3. The wire feeding and insertion device as described in claim 1, characterized in that: The air-blowing wire feeding mechanism (220) has a Y-shaped air passage (221) inside. The copper wire enters from one of the two inlets at the top of the air passage, and compressed air enters from the other inlet. The airflow of the compressed air drives the copper wire out from the bottom outlet of the Y-shaped air passage (221).

4. The wire feeding and insertion device as described in claim 1, characterized in that: The winding mechanism (230) includes a winding mechanism base plate (231) and a winding mechanism cover plate (232). There is a flat cavity (233) between the winding mechanism base plate (231) and the winding mechanism cover plate (232). The overall shape of the cavity (233) is approximately an isosceles trapezoid. The two ends of the upper base of the cavity (233) are connected to the outside, serving as the inlet and outlet of the copper wire. In the cavity (233), two winding posts (234) are provided near the bottom of the cavity (233). In the cavity (233), a cavity air inlet (235) is provided on the upper bottom of the cavity (233), and a cavity air outlet (236) is provided on the upper bottom. A copper wire detector (237) is provided at the inclined side of the cavity (233) near the copper wire inlet. When the copper wire enters the cavity (233), the copper wire will be detected by the copper wire detector (237).

5. The wire feeding and insertion device as described in claim 1, characterized in that: The wire cutting mechanism (240) includes a wire feeder (241), a wire threading plate (242), a cutter (243), and a wire insertion detector (244) arranged from top to bottom.

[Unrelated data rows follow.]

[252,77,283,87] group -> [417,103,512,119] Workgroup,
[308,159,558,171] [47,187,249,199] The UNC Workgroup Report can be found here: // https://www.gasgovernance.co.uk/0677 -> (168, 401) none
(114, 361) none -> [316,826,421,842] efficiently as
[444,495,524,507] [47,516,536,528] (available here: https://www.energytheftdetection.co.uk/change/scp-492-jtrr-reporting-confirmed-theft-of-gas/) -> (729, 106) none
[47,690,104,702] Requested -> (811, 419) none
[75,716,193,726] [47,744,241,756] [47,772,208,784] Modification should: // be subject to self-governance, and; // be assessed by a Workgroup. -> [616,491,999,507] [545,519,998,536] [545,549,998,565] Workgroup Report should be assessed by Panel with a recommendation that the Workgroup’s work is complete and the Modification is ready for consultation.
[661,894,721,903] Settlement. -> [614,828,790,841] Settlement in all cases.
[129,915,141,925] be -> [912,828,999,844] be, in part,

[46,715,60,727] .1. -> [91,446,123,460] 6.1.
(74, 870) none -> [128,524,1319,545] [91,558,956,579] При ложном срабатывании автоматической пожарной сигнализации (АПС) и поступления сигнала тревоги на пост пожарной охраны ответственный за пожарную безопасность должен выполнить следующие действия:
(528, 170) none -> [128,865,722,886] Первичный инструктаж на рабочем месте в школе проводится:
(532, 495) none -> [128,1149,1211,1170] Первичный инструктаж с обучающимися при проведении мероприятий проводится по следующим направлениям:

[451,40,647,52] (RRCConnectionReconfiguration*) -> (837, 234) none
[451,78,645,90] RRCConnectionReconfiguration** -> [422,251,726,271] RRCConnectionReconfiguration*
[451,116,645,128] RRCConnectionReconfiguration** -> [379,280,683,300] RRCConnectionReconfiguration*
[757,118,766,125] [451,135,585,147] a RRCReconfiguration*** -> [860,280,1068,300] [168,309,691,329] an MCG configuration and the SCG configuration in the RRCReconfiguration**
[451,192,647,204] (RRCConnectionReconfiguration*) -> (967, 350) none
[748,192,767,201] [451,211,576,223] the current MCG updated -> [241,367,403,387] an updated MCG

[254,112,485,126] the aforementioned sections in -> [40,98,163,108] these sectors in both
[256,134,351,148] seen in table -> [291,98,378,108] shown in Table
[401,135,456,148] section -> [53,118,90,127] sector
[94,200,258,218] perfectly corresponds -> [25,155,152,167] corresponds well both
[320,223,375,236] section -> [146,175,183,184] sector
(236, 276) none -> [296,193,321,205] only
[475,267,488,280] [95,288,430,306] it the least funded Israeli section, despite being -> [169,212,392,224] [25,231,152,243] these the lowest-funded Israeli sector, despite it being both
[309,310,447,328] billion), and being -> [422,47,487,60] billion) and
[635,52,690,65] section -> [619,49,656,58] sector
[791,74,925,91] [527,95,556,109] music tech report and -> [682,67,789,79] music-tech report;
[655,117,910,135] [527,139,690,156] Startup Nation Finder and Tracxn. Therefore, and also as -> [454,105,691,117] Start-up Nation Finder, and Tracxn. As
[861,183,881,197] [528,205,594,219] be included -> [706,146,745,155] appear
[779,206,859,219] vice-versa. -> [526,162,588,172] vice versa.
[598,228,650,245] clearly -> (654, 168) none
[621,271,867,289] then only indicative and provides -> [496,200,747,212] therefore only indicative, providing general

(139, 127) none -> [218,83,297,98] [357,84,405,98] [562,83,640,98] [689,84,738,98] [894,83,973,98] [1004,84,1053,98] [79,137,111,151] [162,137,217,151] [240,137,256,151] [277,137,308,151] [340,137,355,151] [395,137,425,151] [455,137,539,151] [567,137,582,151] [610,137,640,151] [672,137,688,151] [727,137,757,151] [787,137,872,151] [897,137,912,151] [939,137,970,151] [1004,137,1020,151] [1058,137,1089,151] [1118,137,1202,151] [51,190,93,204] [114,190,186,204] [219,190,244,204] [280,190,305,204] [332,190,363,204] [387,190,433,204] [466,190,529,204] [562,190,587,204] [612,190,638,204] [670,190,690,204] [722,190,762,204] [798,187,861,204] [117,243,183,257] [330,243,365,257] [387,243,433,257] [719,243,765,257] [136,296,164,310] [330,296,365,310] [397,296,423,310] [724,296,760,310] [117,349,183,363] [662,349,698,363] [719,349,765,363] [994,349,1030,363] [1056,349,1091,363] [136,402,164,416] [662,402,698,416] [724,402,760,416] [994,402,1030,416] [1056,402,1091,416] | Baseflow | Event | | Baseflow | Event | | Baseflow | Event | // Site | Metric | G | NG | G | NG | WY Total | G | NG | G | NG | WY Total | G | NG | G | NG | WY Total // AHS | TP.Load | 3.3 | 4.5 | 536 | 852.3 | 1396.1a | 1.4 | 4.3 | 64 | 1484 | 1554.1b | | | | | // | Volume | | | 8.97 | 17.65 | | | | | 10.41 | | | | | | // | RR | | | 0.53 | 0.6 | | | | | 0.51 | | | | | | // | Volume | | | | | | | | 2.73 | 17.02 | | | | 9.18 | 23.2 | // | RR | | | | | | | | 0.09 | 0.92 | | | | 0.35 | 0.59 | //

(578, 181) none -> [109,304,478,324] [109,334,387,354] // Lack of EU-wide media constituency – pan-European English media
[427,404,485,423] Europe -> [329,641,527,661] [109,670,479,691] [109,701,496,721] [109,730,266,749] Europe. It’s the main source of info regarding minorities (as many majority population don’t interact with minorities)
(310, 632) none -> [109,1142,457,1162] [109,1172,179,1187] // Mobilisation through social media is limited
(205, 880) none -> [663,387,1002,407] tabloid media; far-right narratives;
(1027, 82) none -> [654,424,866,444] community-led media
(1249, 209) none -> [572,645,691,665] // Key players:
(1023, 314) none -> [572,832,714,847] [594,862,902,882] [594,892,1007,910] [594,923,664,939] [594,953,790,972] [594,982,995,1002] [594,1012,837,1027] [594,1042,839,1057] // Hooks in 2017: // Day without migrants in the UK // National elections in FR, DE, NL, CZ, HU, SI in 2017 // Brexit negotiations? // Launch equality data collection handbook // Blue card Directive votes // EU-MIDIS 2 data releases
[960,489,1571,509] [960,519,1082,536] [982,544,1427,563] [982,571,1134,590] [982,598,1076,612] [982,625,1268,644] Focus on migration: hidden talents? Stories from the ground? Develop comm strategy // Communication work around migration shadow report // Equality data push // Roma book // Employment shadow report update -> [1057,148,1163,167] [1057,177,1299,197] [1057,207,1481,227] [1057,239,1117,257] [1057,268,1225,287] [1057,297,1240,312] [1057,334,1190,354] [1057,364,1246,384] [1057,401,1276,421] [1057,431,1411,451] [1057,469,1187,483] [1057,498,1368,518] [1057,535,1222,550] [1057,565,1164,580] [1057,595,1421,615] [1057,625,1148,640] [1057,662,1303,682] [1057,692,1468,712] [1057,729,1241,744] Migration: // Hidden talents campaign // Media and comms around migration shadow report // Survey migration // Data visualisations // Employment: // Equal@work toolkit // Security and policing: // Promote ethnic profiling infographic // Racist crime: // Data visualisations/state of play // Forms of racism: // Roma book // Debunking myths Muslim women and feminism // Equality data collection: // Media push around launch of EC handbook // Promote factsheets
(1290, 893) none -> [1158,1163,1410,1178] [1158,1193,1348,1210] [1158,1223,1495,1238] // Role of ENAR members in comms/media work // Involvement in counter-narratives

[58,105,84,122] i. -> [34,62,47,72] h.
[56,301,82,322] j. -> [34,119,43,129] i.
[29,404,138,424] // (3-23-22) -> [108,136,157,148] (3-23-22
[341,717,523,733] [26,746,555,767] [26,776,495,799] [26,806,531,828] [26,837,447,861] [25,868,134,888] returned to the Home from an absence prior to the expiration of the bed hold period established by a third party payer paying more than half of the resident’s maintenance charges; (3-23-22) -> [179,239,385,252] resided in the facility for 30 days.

The copper wires coming out of the feeding mechanism (100) enter the wire feeder (241), the wire feeder (241) feeds the copper wires into the wire threading plate (242), and the copper wires coming out of the wire threading plate (242) enter the insertion mechanism (300); The cutter (243) is in close contact with the lower surface of the wire threading plate (242) and is used to cut the copper wire coming out of the wire threading plate (242); The insertion detector (244) is movable in the insertion direction. When it moves downward, it makes room for the insertion mechanism (300). When the insertion mechanism (300) receives the copper wire output from the wire guide plate (242), the insertion mechanism (300) moves upward and detects whether the copper wire extends out of the insertion mechanism (300).

6. The wire feeding and insertion device as described in claim 1, characterized in that: The displacement mechanism (310) is inclined, and the insertion direction of the connector (320) is perpendicular to the displacement plane of the displacement mechanism (310).

7. The wire feeding and insertion device as described in claim 1, characterized in that: The pin (321) moves in its insertion direction. A insertion spring (323) is provided on the pin (321). One end of the insertion spring (323) is provided on the pin (321), and the other end is connected to the fixed part of the connector (320).